DSSは、ハイパーテキスト にも若干関連している。バーモント大学のPROMISシステム(医療意思決定支援)やカーネギーメロンのZOG/KMSシステム(軍事および商用意思決定支援)は、意思決定支援システムであると同時にユーザーインタフェース研究においても重要な意味を持つ。さらにハイパーテキスト の研究者は情報オーバーロード との関連で語られることが多いが、ダグラス・エンゲルバート などは意思決定支援にも注力していた。
定義と同様、DSS に関する一般的な分類体系 も存在せず、人によって異なった分類をしている。Hättenschwiler (1999)[6] では判断基準としてユーザーとの関係を使い、「受動型DSS」、「能動型DSS」、「協調型DSS」に分類した。「受動型DSS」は意思決定を支援するものの、明確な示唆や解答を与えない。「能動型DSS」は明確な示唆や解答を与える。「協調型DSS」では、システムの提供する示唆を意思決定者が修正することができ、その後に妥当性検証を行う。システムはさらに示唆を強化・完成させ、意思決定者に示す。このようなプロセスを繰り返し、統合された解決策を生成する。
Daniel Power は判断基準として支援のモードを使い、「通信駆動型DSS」、「データ駆動型DSS」、「文書駆動型DSS」、「知識駆動型DSS」、「モデル駆動型DSS」に分類した[7] 。

## データ欄
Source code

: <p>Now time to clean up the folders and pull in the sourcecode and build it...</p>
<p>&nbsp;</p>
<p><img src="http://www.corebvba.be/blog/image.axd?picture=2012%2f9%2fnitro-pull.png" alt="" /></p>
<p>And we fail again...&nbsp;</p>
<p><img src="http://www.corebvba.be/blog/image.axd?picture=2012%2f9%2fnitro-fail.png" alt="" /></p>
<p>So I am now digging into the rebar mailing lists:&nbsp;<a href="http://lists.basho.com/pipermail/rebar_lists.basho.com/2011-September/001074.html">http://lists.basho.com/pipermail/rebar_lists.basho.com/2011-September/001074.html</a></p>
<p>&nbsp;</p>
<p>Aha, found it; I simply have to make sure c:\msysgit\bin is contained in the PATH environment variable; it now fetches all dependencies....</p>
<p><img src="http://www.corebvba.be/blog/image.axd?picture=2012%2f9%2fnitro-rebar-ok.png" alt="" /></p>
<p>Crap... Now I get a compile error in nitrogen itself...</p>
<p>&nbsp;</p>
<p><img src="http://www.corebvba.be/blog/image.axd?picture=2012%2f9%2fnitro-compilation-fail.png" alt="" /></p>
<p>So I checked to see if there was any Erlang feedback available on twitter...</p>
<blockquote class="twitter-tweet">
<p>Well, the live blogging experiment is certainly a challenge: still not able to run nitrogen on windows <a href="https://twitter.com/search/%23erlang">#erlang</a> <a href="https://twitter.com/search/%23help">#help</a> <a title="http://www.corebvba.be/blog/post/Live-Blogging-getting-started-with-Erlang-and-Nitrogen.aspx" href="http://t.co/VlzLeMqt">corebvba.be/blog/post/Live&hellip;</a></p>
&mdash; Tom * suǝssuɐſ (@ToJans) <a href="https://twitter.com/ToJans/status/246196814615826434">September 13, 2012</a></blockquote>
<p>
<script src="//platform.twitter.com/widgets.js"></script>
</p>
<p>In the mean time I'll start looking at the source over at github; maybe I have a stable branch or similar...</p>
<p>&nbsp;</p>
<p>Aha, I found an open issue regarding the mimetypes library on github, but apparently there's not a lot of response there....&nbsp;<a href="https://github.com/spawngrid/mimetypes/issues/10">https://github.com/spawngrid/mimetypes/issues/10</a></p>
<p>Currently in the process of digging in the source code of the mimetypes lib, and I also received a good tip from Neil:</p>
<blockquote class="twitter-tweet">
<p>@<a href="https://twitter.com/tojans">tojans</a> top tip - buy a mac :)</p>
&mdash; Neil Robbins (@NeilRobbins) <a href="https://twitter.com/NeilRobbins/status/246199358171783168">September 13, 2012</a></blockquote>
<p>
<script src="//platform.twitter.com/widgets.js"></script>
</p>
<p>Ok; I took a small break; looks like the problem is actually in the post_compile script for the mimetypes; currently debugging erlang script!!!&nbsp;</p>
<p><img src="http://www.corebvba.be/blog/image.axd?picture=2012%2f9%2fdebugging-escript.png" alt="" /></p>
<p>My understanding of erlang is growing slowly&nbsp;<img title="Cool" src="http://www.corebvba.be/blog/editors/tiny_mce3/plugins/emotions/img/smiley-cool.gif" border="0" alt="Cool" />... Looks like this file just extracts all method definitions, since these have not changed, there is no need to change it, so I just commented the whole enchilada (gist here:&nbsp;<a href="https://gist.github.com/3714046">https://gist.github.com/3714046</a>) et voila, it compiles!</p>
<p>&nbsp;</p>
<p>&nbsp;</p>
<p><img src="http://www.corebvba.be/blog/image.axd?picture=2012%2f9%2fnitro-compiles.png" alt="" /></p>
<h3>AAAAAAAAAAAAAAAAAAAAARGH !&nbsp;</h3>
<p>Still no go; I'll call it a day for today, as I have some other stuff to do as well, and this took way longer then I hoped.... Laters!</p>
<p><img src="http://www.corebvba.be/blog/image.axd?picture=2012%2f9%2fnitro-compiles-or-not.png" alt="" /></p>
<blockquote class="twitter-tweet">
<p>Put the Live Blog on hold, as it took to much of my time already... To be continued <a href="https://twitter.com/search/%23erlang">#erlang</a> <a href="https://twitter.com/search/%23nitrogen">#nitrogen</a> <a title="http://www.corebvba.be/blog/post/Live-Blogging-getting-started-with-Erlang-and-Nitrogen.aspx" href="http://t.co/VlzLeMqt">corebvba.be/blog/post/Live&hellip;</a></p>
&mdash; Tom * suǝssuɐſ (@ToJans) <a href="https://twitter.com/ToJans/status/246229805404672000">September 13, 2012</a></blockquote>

## 課題の目的
DSS（意思決定支援システム）の文章を、最後の文のあとから書き進めてください。

## この課題の答え
通信駆動型DSS は、複数の人間がひとつのタスクを共有している状態をサポートする。例としてはマイクロソフトの NetMeeting や Groove がある[8] 。
データ駆動型DSS またはデータ指向DSSは、時系列 データの操作やアクセスに注目したもの。
文書駆動型DSS は、様々な電子化された形式の構造化されていない情報を操作・管理する。
知識駆動型DSS は、特定の問題解決 のための事実、規則、手続きなどから構成される[7] 。
モデル駆動型DSS は、統計的モデル・金融的モデル・最適化モデル・シミュレーションモデルの操作およびアクセスに注目したもの。モデル駆動型DSSはユーザーが提供したデータやパラメータを使用して意思決定を支援するが、データは必ずしも重要ではない。モデル駆動型DSS生成器の例としてオープンソース のDicodessがある[9] 。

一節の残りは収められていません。